The Honors Thesis
The Honors thesis is a requirement for Presidential Honors Scholars, and an option
for Deans Honors Scholars. It can overlap with a requirement for your major,
or can be a project pursued separately from your major requirements. An
Honors undergraduate thesis requires greater depth than a typical course-related
research paper, reveals the student's in-depth background in the subject, and manifests
the student‘s commitment to rigorous research, intensive scholarly effort, and
an excellent final product.
A strong Honors thesis should:
- Involve significant independent work on a major project
- Involve the production of new knowledge
- Involve thorough scholarly documentation and/or public presentation
- Represent a significant, substantial culmination of the student’s undergraduate work.
Students register their Honors thesis/senior project with the Honors Office by completing this online thesis/senior project application.
There are a number of ways that students can complete their senior project, and there
are options both in and beyond the curriculum in their own major.

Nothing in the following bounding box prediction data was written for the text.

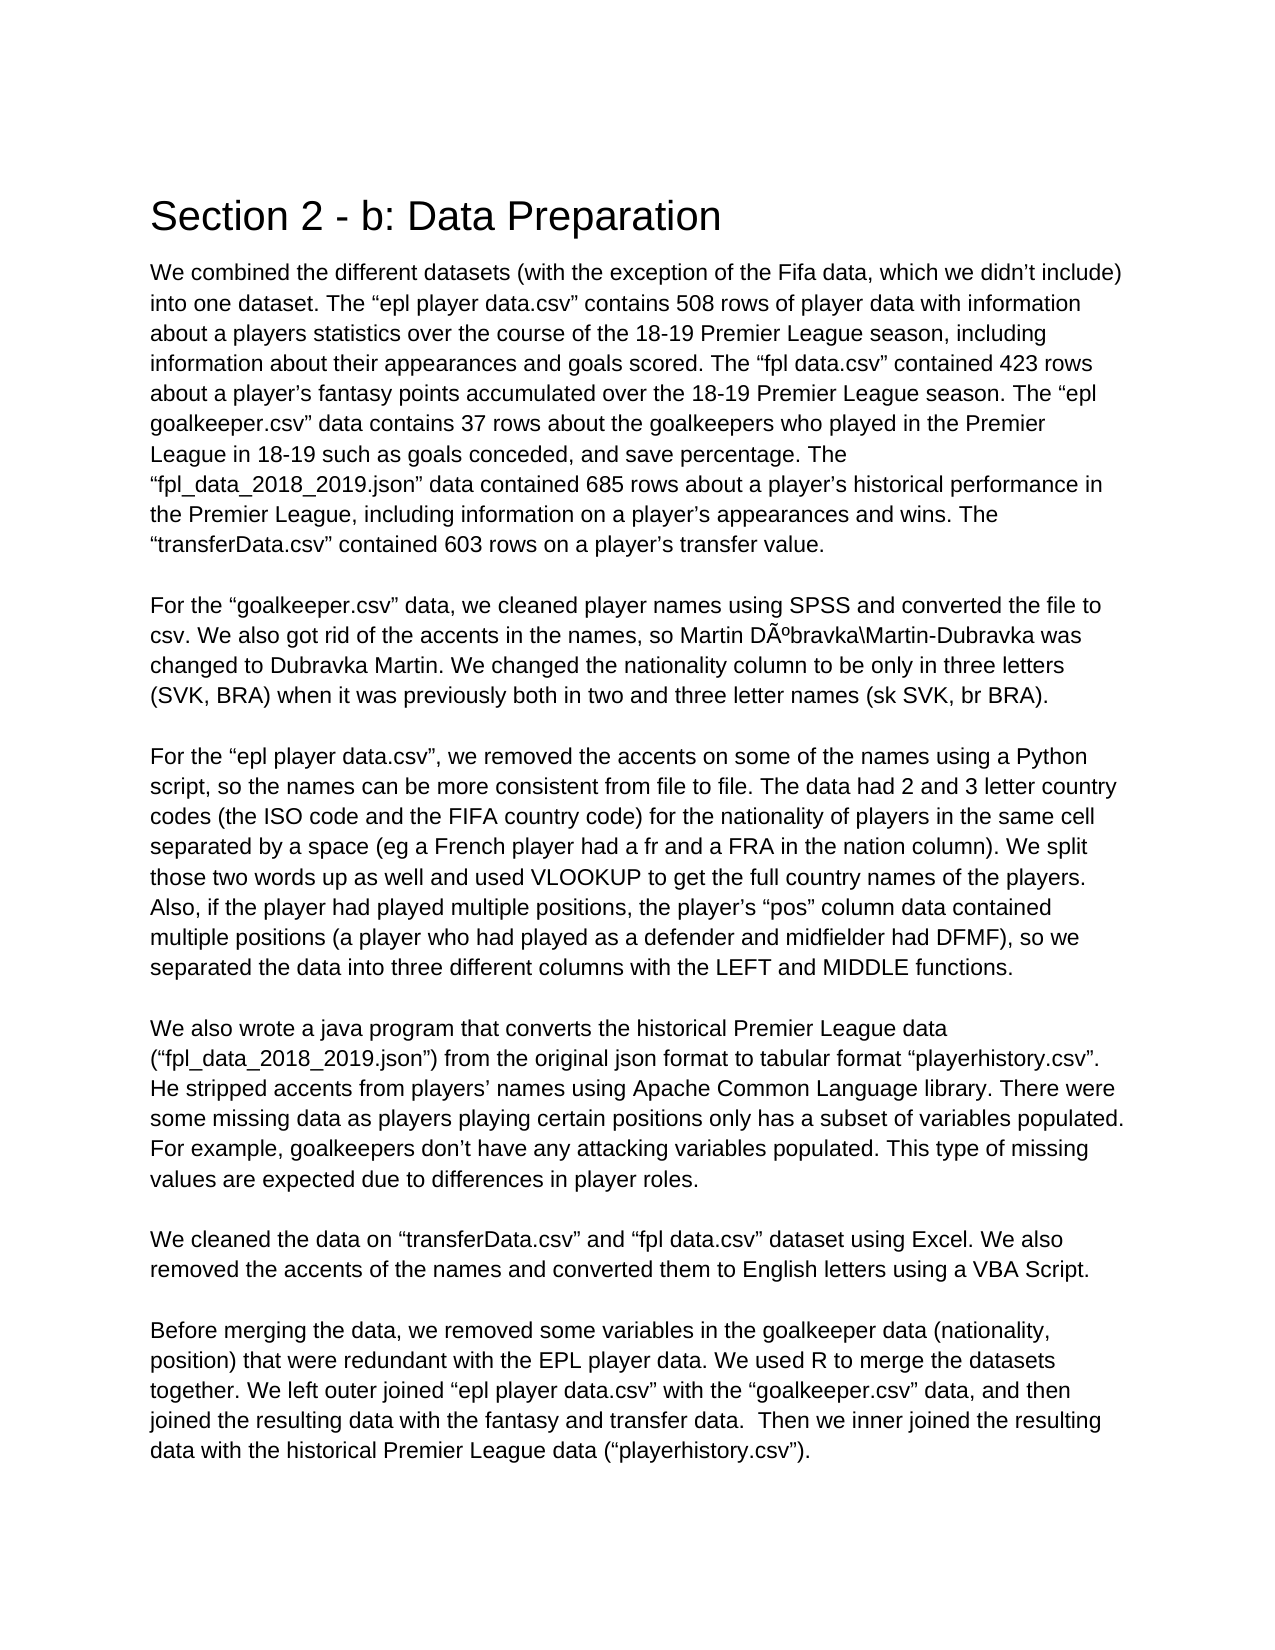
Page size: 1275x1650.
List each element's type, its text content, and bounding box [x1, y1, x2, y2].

text Before merging the data, we removed some variables in the goalkeeper data (nationality, position) that were redundant with the EPL player data. We used R to merge the datasets together. We left outer joined “epl player data.csv” with the “goalkeeper.csv” data, and then joined the resulting data with the fantasy and transfer data. Then we inner joined the resulting data with the historical Premier League data (“playerhistory.csv”). [150, 1317, 1125, 1464]
text For the “goalkeeper.csv” data, we cleaned player names using SPSS and converted the file to csv. We also got rid of the accents in the names, so Martin DÃºbravka\Martin-Dubravka was changed to Dubravka Martin. We changed the nationality column to be only in three letters (SVK, BRA) when it was previously both in two and three letter names (sk SVK, br BRA). [150, 592, 1125, 708]
text We cleaned the data on “transferData.csv” and “fpl data.csv” dataset using Excel. We also removed the accents of the names and converted them to English letters using a VBA Script. [150, 1226, 1125, 1282]
text We also wrote a java program that converts the historical Premier League data (“fpl_data_2018_2019.json”) from the original json format to tabular format “playerhistory.csv”. He stripped accents from players’ names using Apache Common Language library. There were some missing data as players playing certain positions only has a subset of variables populated. For example, goalkeepers don’t have any attacking variables populated. This type of missing values are expected due to differences in player roles. [150, 1014, 1125, 1192]
subtitle Section 2 - b: Data Preparation [150, 192, 1125, 239]
text For the “epl player data.csv”, we removed the accents on some of the names using a Python script, so the names can be more consistent from file to file. The data had 2 and 3 letter country codes (the ISO code and the FIFA country code) for the nationality of players in the same cell separated by a space (eg a French player had a fr and a FRA in the nation column). We split those two words up as well and used VLOOKUP to get the full country names of the players. Also, if the player had played multiple positions, the player’s “pos” column data contained multiple positions (a player who had played as a defender and midfielder had DFMF), so we separated the data into three different columns with the LEFT and MIDDLE functions. [150, 743, 1125, 980]
text We combined the different datasets (with the exception of the Fifa data, which we didn’t include) into one dataset. The “epl player data.csv” contains 508 rows of player data with information about a players statistics over the course of the 18-19 Premier League season, including information about their appearances and goals scored. The “fpl data.csv” contained 423 rows about a player’s fantasy points accumulated over the 18-19 Premier League season. The “epl goalkeeper.csv” data contains 37 rows about the goalkeepers who played in the Premier League in 18-19 such as goals conceded, and save percentage. The “fpl_data_2018_2019.json” data contained 685 rows about a player’s historical performance in the Premier League, including information on a player’s appearances and wins. The “transferData.csv” contained 603 rows on a player’s transfer value. [150, 259, 1125, 557]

Pre-approved Departmental Capstone options:
Some departments have identified alternative capstones and course options that meet the Honors standard for an exceptional final experience.
Check to see if your major capstone is listed as an eligible Honors thesis in the Capstone Course List.

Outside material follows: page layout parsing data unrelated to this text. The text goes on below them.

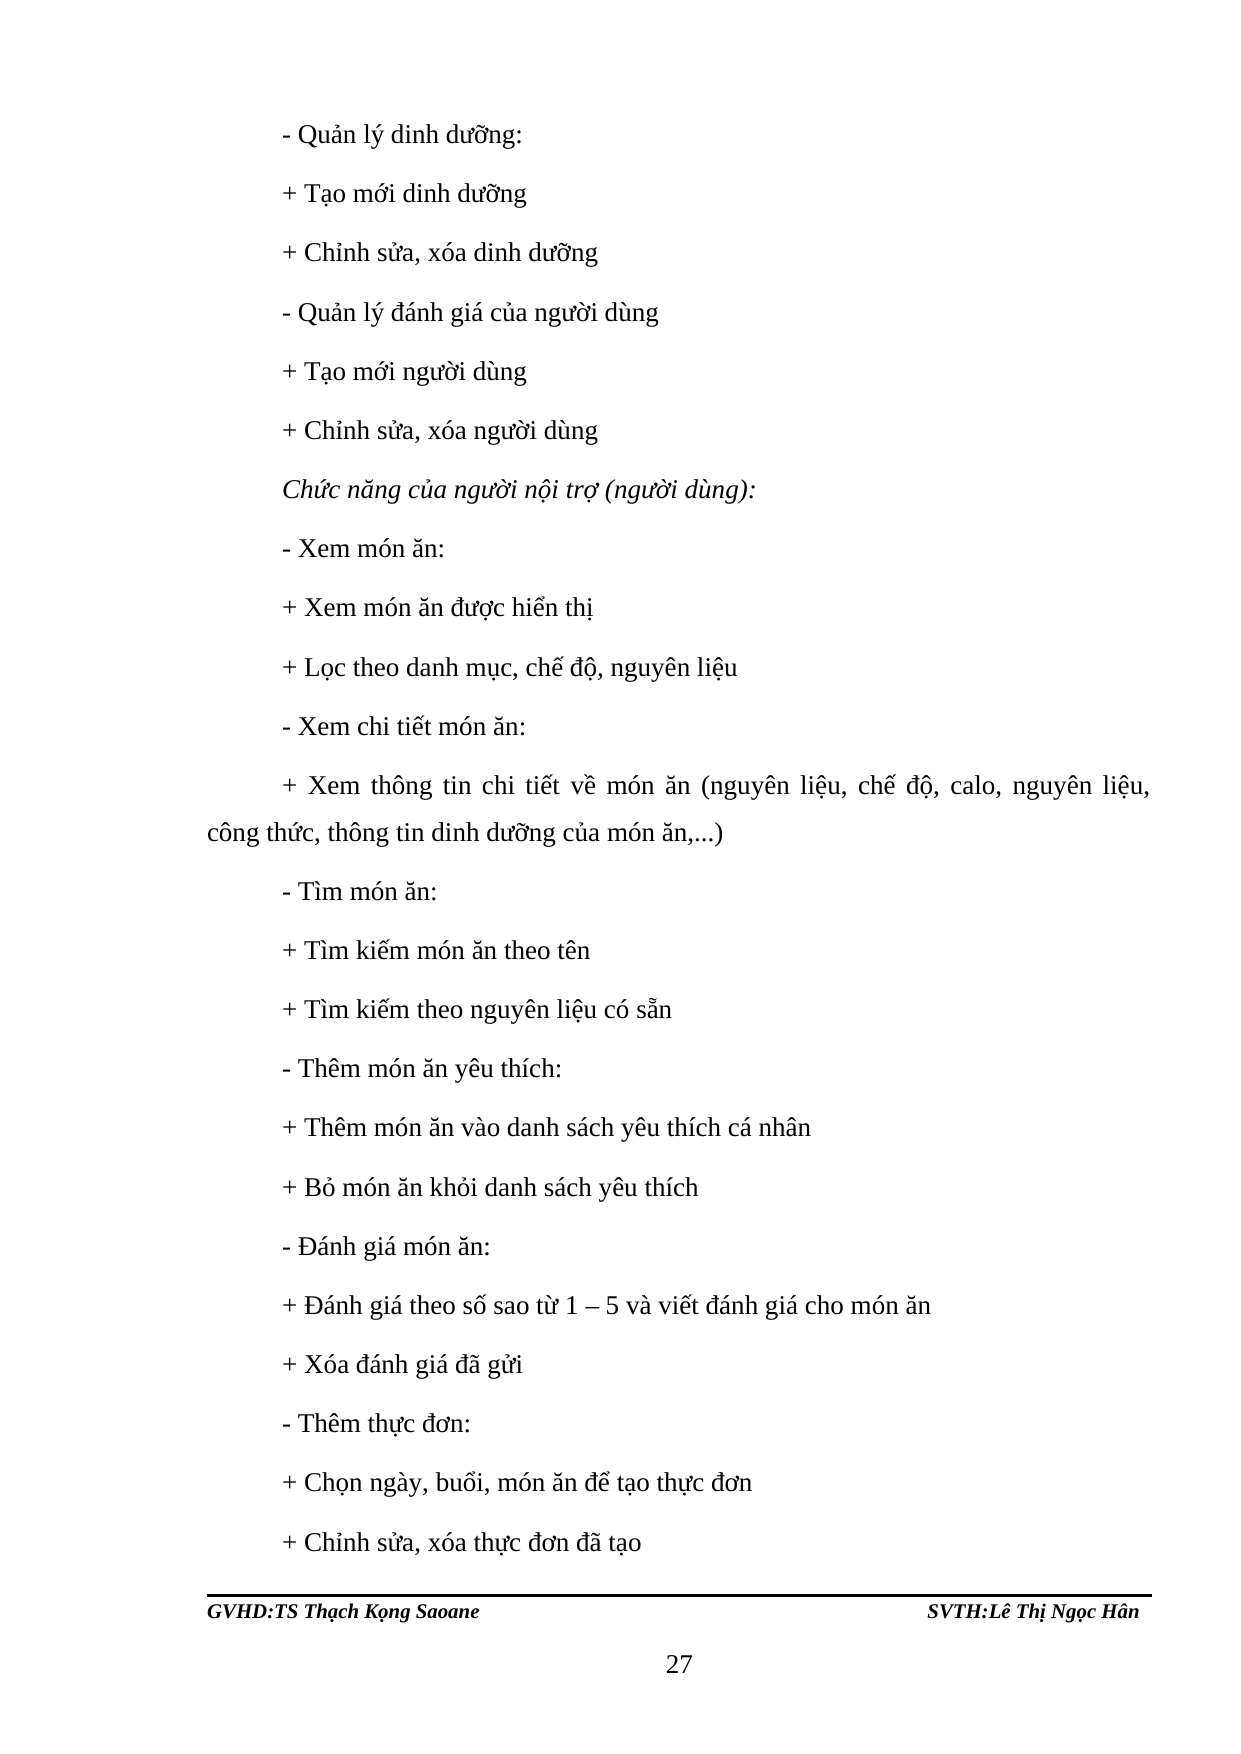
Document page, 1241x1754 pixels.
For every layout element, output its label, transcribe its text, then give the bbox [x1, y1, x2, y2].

text + Đánh giá theo số sao từ 1 – 5 và viết đánh giá cho món ăn [207, 1289, 1152, 1320]
text - Thêm thực đơn: [207, 1407, 1152, 1438]
text + Lọc theo danh mục, chế độ, nguyên liệu [207, 651, 1152, 682]
text + Chọn ngày, buổi, món ăn để tạo thực đơn [207, 1466, 1152, 1498]
text Chức năng của người nội trợ (người dùng): [207, 473, 1152, 504]
text + Tìm kiếm món ăn theo tên [207, 934, 1152, 965]
text - Xem món ăn: [207, 532, 1152, 563]
text - Tìm món ăn: [207, 875, 1152, 906]
text + Tạo mới dinh dưỡng [207, 177, 1152, 208]
text + Xóa đánh giá đã gửi [207, 1348, 1152, 1379]
text + Chỉnh sửa, xóa thực đơn đã tạo [207, 1526, 1152, 1557]
text + Chỉnh sửa, xóa dinh dưỡng [207, 236, 1152, 268]
text - Quản lý đánh giá của người dùng [207, 296, 1152, 327]
text + Thêm món ăn vào danh sách yêu thích cá nhân [207, 1111, 1152, 1143]
text + Xem thông tin chi tiết về món ăn (nguyên liệu, chế độ, calo, nguyên liệu, công thức, thông tin dinh dưỡng của món ăn,...) [207, 769, 1152, 847]
text + Xem món ăn được hiển thị [207, 591, 1152, 623]
text - Thêm món ăn yêu thích: [207, 1052, 1152, 1083]
text + Bỏ món ăn khỏi danh sách yêu thích [207, 1171, 1152, 1202]
text - Xem chi tiết món ăn: [207, 710, 1152, 741]
text + Tạo mới người dùng [207, 355, 1152, 386]
text - Quản lý dinh dưỡng: [207, 118, 1152, 149]
text - Đánh giá món ăn: [207, 1230, 1152, 1261]
text + Tìm kiếm theo nguyên liệu có sẵn [207, 993, 1152, 1024]
text + Chỉnh sửa, xóa người dùng [207, 414, 1152, 445]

In the case of approved courses in which group projects are central to the work of the course, Honors students are expected to take a defined leadership role in the course, and in conjunction with their faculty member. They should be prepared to explain this in the Thesis application. These options should meet the four bulleted criteria listed above.
Thesis-based capstone (496):
Any thesis-based capstone housed under the 496-course number in their major is an eligible Honors thesis option. Students may also consult with the Honors College to register for an HONR 496 for independent study thesis not offered in conjunction with their departmental curriculum.
Undergraduate Research (497/498):
3-6 hours of undergraduate research under the 497 or 498 course number in their major. Students should also apply to have these credits applied to their Honors curriculum by first completing the online research form.
A full semester (or more) of study abroad for which the additional honors work has been completed for Honors credit. Guidelines can be found here. Students should secure approval before they depart by completing the Honors study abroad application.
At least three credits of internship approved by the Honors college, and that meets the defined criteria for Honors credit. Students should secure approval before they depart by completing the Honors internship application.
Community-Based Research (SRVL 495):
Any project completed under the SRVL 495 course as an independent service learning/community-base research can also be applied. Students should complete the research application.
- Creative thinking and in-depth study skills – selecting a topic, identifying a question and writing a proposal;
- Research and problem-solving skills – learning methodology and perspective, organizing material, recording insights; and
- Organizing, writing, and communicating skills – writing a literature review, drafting and refining, dealing with peer review as well as faculty feedback.
Further, it builds competence, discipline, independence, and confidence. Students will learn about themselves, their field of study, and its relation to society. They will learn whether they have the initiative and commitment for independent research and scholarly effort.
Students may have opportunities to publish papers as undergraduates, become involved in long-term projects which might carry over into graduate or professional school, and develop better support systems with faculty mentors. Faculty may receive credit on faculty workload for guiding Honors Undergraduate theses.
These skills, attitudes, and accomplishments make students more competitive for professional and graduate school admissions.
Filing Your Honors ThesisStudents who complete an Honors senior project that has a substantive final document may post their thesis to the Honors Electronic Thesis repository. While we encourage students to file their theses in the University Libraries' collections via this route, filing the thesis is an optional step toward graduating with Presidential Honors.
Complete instructions for preparing a submission can be found
Please follow all formatting guidelines, including converting your document
to a PDF file before you post it. Note that the signature page described in
this document is not required; its function is covered by the
Honors College Thesis Approval form.
Check the WVU EDT Site or contact Debra Borelli in the University Libraries by email or by calling 304-293-0324 if you have any problems.
Alternative Departmental Capstone Options
Some departments have capstones that do not fit standard thesis/ senior project criteria, but nonetheless rise to the standard of the Honors thesis. The courses in the Capstone Course List have been pre-approved as Honors-eligible capstone options.
Some thesis options involve significant group projects. In the case of approved courses in which group projects are central to the work of the course, Honors students are expected to take a defined leadership role in the course, and in conjunction with their faculty member. They should be prepared to explain this in the thesis application.If there is an alternative capstone option in your major that you believe meets the criteria for an Honors thesis/ senior project, but does not appear on the list, please ask your advisor to contact the Honors College.